Elk Lake still looking very green in October

However, instead of colors, my walk delivered some other very exciting and wonderful things instead. First up, my very first Brown Creeper! For some reason, I felt like this was an important sighting for me in a way, like I wasn’t a real birder until I saw a Brown Creeper. I guess I felt this way because they are so common, but so hard to spot. Now I feel like I graduated in something; like I can call myself a real birder!

Brown Creeper, my very first and no wonder! They are difficult to spot these small, cute birds.

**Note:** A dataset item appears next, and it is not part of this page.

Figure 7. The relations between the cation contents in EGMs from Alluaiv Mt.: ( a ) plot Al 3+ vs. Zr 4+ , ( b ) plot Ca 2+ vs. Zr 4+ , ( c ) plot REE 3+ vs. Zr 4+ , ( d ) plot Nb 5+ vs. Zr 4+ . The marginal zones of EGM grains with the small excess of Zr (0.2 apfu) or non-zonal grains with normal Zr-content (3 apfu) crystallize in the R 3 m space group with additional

My first glance thought he was a Bewick’s Wren, but the coloring and shape was all wrong. As he skittered quickly up the vertical tree trunk, I was reminded of a nuthatch. And then I realised, without consulting Sibley, that this was most certainly a Brown Creeper. And I was right! How proud I was. How cleverly their feathers blend in with the tree; how small and quick they are. Now I have learned that Brown Creepers commonly travel up tree trunks while nuthatches climb downward – potentially a helpful clue for the future. This is because they start at the bottom of the tree when hunting for insects and probe the bark with their long, curved beak as they make their way up (Cornell).

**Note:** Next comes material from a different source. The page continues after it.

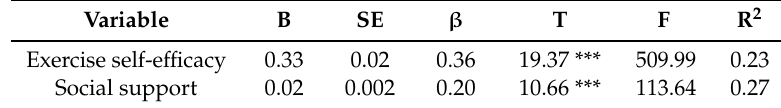
Table 3. Regression analysis on the predictors of the PA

American Coots out on the lake

Out on the lake was a codgery of American Coots. When we first arrived, we only spied them in the distance, but as we circled the lake, we saw them closer up to the shore and I was able to identify them as coots. I’ve never seen so many in one place before! It was a delight to watch them bob their heads back and forth as they swam along the surface of the water.

The most color I could find along the Elk Lake trail. I think these leaves will turn gold in a few weeks’ time, though.

Further along the trail, through the barely golden-twinged leaves, a hummingbird and a sparrow were noisily hovering and hopping around a branch of a tree; and there, camouflaged in the tree was a sleeping Northern Saw-Whet Owl who did not seem to notice the buzz of the hummingbird at all. What a contrast between birds: noisy, fast and zipping around or silent, suave and swooping.

I have been hoping to see one of these tiny owls one day and was surprised to spot on in the middle of the day quite unexpectedly! The Northern Saw-whet Owl can be found in the Pacific Northwest year-round. Over winter, their range expands across all of North America except the high Arctic. These tiny owls prefer to live in old-growth coniferous forests where they predominantly prey on mice although mine was in a stand of younger deciduous trees (Cornell).

I wish I’d gotten to see his face when he was awake, but I’d never want to disturb the creature in its slumber, so I made great efforts not to make noise. Despite all the noise the hummingbird had been making as well as passing joggers, the tiny owl snoozed on peacefully, resting for the night’s hunt.